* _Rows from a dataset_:
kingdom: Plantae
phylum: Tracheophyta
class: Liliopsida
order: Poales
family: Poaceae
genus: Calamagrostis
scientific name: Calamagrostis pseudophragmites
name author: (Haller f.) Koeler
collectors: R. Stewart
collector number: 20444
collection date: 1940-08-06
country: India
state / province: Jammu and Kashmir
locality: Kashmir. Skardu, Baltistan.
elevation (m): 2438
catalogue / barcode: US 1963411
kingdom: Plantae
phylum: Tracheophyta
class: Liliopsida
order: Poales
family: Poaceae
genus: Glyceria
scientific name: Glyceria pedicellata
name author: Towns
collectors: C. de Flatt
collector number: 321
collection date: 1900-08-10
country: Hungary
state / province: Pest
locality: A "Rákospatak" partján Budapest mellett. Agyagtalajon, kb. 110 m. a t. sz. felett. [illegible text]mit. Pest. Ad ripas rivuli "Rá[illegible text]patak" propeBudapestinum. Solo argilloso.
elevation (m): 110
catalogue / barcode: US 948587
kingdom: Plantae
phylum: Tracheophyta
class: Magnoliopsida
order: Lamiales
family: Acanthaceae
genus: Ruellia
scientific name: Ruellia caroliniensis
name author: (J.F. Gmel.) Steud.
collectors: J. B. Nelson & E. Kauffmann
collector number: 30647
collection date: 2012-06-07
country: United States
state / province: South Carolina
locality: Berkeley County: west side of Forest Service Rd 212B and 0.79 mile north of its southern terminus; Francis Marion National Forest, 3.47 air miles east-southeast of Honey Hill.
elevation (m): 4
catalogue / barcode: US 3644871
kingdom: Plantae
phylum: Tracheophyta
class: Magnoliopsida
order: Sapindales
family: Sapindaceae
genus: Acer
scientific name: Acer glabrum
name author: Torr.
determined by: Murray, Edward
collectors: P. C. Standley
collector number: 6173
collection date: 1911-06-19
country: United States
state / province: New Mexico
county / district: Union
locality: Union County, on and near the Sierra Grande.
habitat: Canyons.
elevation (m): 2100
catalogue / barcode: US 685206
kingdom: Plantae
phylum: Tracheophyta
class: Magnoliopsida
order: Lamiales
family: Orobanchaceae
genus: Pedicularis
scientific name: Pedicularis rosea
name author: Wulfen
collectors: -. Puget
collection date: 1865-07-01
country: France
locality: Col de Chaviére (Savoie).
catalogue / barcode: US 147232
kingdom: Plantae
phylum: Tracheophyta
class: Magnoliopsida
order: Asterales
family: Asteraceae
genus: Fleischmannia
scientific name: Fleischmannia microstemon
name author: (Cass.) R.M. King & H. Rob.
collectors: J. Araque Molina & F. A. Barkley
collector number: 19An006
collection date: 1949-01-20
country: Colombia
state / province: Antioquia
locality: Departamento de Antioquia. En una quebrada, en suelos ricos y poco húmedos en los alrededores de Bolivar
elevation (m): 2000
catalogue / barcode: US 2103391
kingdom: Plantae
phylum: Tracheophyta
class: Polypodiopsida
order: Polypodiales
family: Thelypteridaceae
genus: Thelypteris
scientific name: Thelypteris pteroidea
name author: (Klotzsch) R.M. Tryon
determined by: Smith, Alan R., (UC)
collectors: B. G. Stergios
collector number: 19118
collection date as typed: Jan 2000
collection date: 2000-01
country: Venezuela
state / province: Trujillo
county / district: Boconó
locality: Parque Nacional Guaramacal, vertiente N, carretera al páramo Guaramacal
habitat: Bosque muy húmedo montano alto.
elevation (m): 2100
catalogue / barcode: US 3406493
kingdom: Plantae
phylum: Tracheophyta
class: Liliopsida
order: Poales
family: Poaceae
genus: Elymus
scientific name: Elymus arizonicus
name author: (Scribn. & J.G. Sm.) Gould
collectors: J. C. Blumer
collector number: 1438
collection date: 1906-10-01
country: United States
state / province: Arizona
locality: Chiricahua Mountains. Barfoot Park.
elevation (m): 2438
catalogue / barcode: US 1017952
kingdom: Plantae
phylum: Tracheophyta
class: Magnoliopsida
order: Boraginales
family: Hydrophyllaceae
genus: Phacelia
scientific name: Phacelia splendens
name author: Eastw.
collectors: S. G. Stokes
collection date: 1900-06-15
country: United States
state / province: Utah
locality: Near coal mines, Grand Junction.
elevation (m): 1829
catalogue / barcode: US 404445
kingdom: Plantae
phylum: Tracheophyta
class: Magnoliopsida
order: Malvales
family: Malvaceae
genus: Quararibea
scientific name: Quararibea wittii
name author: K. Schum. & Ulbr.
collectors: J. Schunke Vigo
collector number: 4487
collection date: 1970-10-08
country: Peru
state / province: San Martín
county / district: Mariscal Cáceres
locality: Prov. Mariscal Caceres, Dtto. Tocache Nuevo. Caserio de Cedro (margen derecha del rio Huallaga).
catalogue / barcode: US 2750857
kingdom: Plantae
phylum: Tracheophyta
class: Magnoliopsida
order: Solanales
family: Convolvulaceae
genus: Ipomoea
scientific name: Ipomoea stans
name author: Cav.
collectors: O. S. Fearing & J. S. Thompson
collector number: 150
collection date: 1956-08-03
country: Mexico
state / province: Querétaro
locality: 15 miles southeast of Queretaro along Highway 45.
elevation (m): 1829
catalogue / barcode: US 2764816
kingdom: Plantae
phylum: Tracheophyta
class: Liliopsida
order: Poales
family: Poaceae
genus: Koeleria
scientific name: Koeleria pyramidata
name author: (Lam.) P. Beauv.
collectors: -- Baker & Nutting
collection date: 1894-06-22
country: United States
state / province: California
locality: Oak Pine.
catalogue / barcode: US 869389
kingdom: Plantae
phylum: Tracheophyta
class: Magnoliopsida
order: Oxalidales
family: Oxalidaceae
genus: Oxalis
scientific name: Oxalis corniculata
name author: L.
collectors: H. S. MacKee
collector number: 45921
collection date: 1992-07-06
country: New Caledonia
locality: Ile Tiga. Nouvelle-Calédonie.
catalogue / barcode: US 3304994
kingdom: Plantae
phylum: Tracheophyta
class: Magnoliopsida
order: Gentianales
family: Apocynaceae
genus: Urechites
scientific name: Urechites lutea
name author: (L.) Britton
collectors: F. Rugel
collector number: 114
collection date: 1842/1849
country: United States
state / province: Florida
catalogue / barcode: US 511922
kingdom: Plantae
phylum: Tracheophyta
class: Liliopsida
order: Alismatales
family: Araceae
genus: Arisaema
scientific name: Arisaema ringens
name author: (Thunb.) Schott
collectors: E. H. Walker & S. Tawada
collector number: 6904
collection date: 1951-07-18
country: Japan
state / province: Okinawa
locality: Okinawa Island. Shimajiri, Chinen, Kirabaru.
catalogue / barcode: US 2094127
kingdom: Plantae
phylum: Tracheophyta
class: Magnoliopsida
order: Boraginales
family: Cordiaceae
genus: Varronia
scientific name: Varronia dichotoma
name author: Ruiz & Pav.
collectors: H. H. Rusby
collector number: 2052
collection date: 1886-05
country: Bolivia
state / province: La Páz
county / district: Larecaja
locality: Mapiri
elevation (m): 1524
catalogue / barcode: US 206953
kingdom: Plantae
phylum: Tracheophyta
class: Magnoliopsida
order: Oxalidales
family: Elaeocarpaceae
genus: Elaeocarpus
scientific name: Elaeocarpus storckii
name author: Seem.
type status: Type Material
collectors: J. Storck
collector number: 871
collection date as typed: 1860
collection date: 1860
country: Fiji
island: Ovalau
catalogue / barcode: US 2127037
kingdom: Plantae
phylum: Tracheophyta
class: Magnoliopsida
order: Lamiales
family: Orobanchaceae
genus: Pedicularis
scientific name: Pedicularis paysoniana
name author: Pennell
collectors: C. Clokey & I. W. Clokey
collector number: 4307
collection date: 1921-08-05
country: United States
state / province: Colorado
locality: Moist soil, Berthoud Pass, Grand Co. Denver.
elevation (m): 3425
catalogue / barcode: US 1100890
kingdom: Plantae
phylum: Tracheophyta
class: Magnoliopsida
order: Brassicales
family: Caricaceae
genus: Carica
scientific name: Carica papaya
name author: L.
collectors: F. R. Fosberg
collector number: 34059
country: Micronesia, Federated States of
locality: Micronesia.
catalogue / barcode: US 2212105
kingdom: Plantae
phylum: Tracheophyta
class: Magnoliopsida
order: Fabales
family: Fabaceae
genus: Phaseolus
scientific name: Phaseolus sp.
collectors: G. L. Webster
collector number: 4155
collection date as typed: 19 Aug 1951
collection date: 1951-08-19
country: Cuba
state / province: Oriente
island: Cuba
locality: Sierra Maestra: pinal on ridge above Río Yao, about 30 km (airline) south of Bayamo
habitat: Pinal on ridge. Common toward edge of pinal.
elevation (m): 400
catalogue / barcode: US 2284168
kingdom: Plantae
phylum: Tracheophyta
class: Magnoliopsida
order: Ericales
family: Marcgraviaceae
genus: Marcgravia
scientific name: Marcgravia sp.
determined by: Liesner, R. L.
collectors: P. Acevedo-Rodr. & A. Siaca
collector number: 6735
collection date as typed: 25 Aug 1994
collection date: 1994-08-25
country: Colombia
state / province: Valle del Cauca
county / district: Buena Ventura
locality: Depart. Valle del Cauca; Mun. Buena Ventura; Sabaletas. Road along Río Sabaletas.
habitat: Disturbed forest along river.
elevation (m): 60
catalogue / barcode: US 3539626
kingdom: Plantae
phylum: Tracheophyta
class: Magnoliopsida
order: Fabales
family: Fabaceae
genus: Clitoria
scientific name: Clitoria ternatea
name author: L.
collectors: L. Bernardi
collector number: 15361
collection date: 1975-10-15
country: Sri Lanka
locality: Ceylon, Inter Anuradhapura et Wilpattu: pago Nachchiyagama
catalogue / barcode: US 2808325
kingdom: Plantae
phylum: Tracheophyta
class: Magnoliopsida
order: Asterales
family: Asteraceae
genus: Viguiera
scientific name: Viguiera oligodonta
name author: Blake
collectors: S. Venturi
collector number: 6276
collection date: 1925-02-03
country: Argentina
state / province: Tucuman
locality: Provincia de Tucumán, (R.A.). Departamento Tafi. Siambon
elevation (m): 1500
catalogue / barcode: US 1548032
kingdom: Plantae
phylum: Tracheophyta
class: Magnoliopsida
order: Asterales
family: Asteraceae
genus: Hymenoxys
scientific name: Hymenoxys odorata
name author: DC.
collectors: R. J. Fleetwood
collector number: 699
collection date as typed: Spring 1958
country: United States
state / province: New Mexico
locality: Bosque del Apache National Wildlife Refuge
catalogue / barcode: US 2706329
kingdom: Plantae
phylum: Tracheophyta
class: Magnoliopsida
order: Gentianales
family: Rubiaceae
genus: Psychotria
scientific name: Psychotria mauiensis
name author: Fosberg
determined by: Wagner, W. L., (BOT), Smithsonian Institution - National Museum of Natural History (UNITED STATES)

* _AIM OF THE TASK_:
Quote the data above word for word, starting at the line that contains "collectors: J. Araque Molina & F. A. Barkley" and ending at the line that contains "locality: Parque Nacional", including both of those lines.

* _SOLUTION FOR THIS TASK_:
collectors: J. Araque Molina & F. A. Barkley
collector number: 19An006
collection date: 1949-01-20
country: Colombia
state / province: Antioquia
locality: Departamento de Antioquia. En una quebrada, en suelos ricos y poco húmedos en los alrededores de Bolivar
elevation (m): 2000
catalogue / barcode: US 2103391
kingdom: Plantae
phylum: Tracheophyta
class: Polypodiopsida
order: Polypodiales
family: Thelypteridaceae
genus: Thelypteris
scientific name: Thelypteris pteroidea
name author: (Klotzsch) R.M. Tryon
determined by: Smith, Alan R., (UC)
collectors: B. G. Stergios
collector number: 19118
collection date as typed: Jan 2000
collection date: 2000-01
country: Venezuela
state / province: Trujillo
county / district: Boconó
locality: Parque Nacional Guaramacal, vertiente N, carretera al páramo Guaramacal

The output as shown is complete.